DENVER – It was a tale of three games for the Wild.

In the first 20 minutes Thursday night, the Colorado Avalanche delivered blow after blow as the fast, aggressive team tried to set a physical tone by going after the Wild's more diminutive players.

But the Wild absorbed those thumps, got through Round 1, adjusted impressively and delivered a second-round, three-goal effort to seemingly take control of Game 1 of the Western Conference quarterfinals.

And then the third period came around.

The Wild managed the puck terribly and the Avalanche capitalized, rallying from a two-goal deficit to force overtime — the tying goal came with 13.4 seconds left — before completing the comeback, 5-4, at the Pepsi Center.

Paul Stastny, who also scored the tying goal, buried Nathan MacKinnon's setup between Ilya Bryzgalov's legs 7 minutes, 27 seconds into overtime. It came after the Wild several times failed to clear the zone during an extended shift in its end.

"We were in the driver's seat going into the third period," Wild forward Zach Parise said. "Even throughout the period, we were in a good spot. We can't let that happen. We've got to lock it down there."

Colorado rookie coach Patrick Roy so knows the importance of Game 1, he pulled goalie Semyon Varlamov with his down 4-3 with 3:01 left for an extra attacker. Teams that win Game 1 in a best-of-seven playoff series in the NHL hold an all-time series record of 417-190 (68.7 percent).

"We were defending pretty well and I think he recognized that they would have to push and they did," coach Mike Yeo said. "Clearly it was a good move."

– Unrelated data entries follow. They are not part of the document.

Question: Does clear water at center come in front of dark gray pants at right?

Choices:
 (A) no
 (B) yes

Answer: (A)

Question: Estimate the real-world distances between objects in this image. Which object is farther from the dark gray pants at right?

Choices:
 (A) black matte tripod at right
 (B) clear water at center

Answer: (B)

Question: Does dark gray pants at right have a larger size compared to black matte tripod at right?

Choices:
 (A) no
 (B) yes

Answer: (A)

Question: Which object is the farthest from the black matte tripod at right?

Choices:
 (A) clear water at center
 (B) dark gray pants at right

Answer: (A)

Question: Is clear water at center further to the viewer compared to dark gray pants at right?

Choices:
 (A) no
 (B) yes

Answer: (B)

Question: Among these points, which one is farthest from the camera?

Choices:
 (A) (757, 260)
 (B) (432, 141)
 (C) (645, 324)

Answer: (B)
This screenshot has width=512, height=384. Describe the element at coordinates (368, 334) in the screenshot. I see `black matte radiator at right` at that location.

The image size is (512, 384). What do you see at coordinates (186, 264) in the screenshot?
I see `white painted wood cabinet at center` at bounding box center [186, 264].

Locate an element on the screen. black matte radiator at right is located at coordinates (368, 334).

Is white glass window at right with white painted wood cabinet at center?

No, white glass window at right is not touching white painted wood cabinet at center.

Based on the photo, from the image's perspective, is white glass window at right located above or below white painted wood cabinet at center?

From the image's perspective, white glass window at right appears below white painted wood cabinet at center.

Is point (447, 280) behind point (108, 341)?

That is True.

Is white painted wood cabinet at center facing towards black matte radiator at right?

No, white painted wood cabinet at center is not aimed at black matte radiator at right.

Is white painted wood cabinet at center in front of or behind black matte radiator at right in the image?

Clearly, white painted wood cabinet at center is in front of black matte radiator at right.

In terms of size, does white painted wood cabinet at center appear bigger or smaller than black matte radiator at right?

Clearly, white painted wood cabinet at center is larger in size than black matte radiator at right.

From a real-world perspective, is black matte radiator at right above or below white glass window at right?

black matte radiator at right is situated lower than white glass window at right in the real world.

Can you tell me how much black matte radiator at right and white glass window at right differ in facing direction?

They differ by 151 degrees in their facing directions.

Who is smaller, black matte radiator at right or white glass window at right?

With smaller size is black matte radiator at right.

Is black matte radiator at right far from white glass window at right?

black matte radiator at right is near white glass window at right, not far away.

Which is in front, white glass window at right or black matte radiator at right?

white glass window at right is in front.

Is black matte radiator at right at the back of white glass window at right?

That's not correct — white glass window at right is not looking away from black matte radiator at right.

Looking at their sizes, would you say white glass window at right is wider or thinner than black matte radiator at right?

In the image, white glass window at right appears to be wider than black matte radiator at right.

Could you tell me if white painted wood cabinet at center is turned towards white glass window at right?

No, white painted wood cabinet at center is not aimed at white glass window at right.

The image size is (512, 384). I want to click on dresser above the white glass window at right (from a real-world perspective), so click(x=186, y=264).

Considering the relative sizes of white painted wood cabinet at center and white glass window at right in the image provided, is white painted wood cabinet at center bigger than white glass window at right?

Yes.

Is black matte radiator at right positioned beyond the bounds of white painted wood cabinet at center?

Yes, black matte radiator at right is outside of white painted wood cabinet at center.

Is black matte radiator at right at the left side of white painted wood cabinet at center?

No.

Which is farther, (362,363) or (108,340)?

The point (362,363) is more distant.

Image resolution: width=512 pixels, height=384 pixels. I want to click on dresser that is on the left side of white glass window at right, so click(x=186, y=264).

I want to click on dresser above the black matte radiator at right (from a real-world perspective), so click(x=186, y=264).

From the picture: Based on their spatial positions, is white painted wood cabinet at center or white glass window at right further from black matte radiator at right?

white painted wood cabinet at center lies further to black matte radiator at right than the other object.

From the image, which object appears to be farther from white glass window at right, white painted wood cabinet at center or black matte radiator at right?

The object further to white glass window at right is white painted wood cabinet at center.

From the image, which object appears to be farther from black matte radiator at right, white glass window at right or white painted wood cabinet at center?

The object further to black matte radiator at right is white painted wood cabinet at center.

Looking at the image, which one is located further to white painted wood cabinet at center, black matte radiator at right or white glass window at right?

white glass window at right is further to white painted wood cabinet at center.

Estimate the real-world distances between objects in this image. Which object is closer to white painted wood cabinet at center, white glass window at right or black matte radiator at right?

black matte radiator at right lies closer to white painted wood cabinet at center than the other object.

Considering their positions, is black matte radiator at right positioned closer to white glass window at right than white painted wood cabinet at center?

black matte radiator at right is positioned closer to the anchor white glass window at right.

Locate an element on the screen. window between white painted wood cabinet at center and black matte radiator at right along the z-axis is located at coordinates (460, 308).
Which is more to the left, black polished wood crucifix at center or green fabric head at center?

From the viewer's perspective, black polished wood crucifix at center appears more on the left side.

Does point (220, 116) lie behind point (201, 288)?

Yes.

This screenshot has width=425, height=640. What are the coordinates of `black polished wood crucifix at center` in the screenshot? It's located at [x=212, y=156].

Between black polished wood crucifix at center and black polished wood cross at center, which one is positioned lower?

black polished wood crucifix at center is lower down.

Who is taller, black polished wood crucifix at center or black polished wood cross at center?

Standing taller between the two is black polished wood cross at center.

The Wild came inches from scoring an empty-netter when rookie Erik Haula, who scored his first career goal in the second period, flipped a puck high out of the defensive zone.

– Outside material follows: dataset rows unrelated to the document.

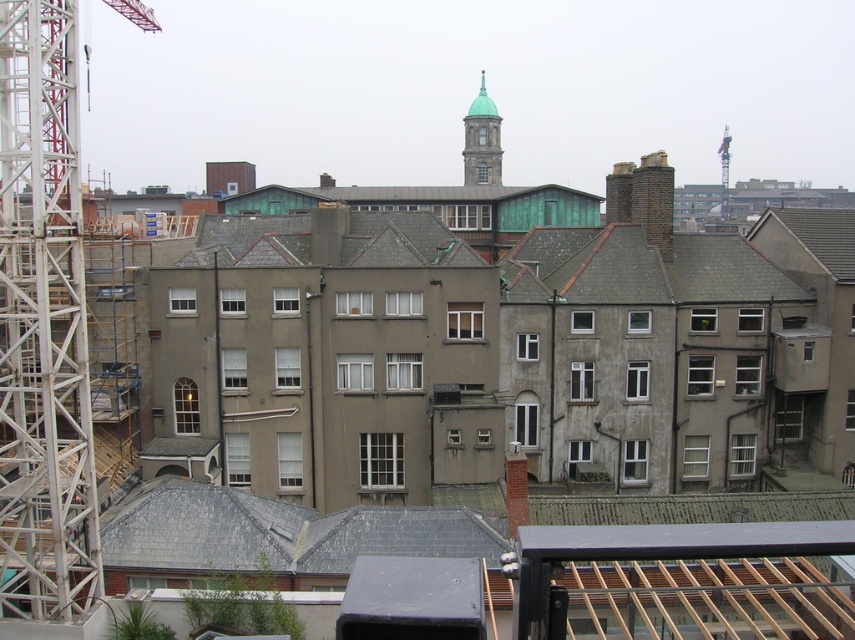
You are standing at the center of the image. Which direction should you look to see the white metal crane at left?

Answer: You should look to the left to see the white metal crane at left, as it is positioned at the left side of the image.

You are standing in the middle of the street looking at the white metal crane at left and the green copper bell tower at upper center. Which structure appears nearer to you?

The white metal crane at left appears nearer to you because it is closer to the viewer than the green copper bell tower at upper center.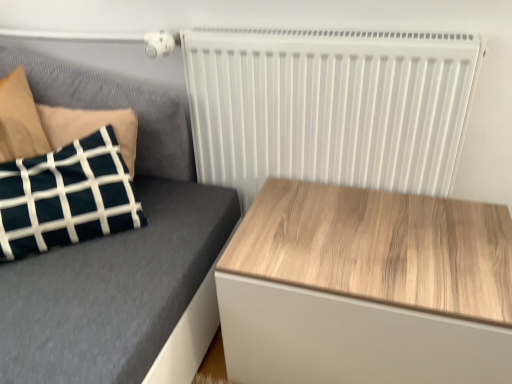
Question: Considering the relative positions of velvet dark blue pillow at left and white matte radiator at upper right in the image provided, is velvet dark blue pillow at left behind white matte radiator at upper right?

Choices:
 (A) yes
 (B) no

Answer: (B)

Question: Can you confirm if velvet dark blue pillow at left is positioned to the left of white matte radiator at upper right?

Choices:
 (A) no
 (B) yes

Answer: (B)

Question: Is the position of velvet dark blue pillow at left less distant than that of white matte radiator at upper right?

Choices:
 (A) no
 (B) yes

Answer: (B)

Question: Does velvet dark blue pillow at left have a greater width compared to white matte radiator at upper right?

Choices:
 (A) no
 (B) yes

Answer: (B)

Question: Does velvet dark blue pillow at left have a greater height compared to white matte radiator at upper right?

Choices:
 (A) yes
 (B) no

Answer: (B)

Question: Is velvet dark blue pillow at left not inside white matte radiator at upper right?

Choices:
 (A) yes
 (B) no

Answer: (A)

Question: From a real-world perspective, does white matte radiator at upper right sit lower than wooden table at right?

Choices:
 (A) yes
 (B) no

Answer: (B)

Question: Is white matte radiator at upper right to the left of wooden table at right from the viewer's perspective?

Choices:
 (A) yes
 (B) no

Answer: (A)

Question: Is white matte radiator at upper right next to wooden table at right?

Choices:
 (A) yes
 (B) no

Answer: (B)

Question: Is white matte radiator at upper right located outside wooden table at right?

Choices:
 (A) no
 (B) yes

Answer: (B)

Question: Can you confirm if white matte radiator at upper right is bigger than wooden table at right?

Choices:
 (A) yes
 (B) no

Answer: (B)

Question: Is white matte radiator at upper right facing towards wooden table at right?

Choices:
 (A) no
 (B) yes

Answer: (B)

Question: Does velvet dark blue pillow at left appear on the left side of wooden table at right?

Choices:
 (A) no
 (B) yes

Answer: (B)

But hustling Erik Johnson raced down and just stopped the puck from crossing the line. His momentum also knocked the net off the moorings, preventing Matt Cooke from scoring an empty-netter.

The referees must have felt Johnson's momentum caused it to occur because they didn't call a penalty, nor awarded a goal. Plus, the ensuing faceoff was bizarrely in the neutral zone instead of Colorado's end.

Yeo never got an explanation as to why.

"[Referees]didn't want to talk," defenseman Ryan Suter.

Johnson's save proved huge. Soon after defenseman Jared Spurgeon failed to clear the zone, the Avs tied the score when Johnson's shot's caromed off Bryzgalov and right to Stastny.

In overtime, the Wild had a couple of good chances, none bigger than Jason Pominville hitting the post. The Wild finally got caught on a line shift, the Avs pressured, Tyson Barrie skated away from Pominville, got the puck to Nathan MacKinnon and the 18-year-old wheeled behind the net to set up his third goal of the night.

"Playoff hockey, there are disappointments, and clearly that was one," Yeo said.

The Wild got goals from Charlie Coyle, Suter, Haula and Kyle Brodziak. Haula and Brodziak scored their first career playoff goals 2:04 apart late in the second.

But Brodziak handed it right back when after the Wild killed off its fourth power play of the game, he coughed up the puck under no duress. Moments later, Jamie McGinn made it 4-3.

That made for frantic final 13 minutes and highlighted a game in which the Wild managed the puck poorly during several critical junctures. On the tying goal, all Spurgeon had to do was flip the puck out of the defensive zone and the Wild would carry a 1-0 lead into Saturday's Game 2.

"That for me has got to be the focus," Yeo said, referring to being better with the puck and pressuring more aggressively in the defensive zone.

That's not easy against a fast, skilled Avs team. But the Wild knows it must respond.

"It's a race to four," veteran forward Matt Cooke said. "This is one win. We knew it wasn't going to be easy, and we're in this for the long haul."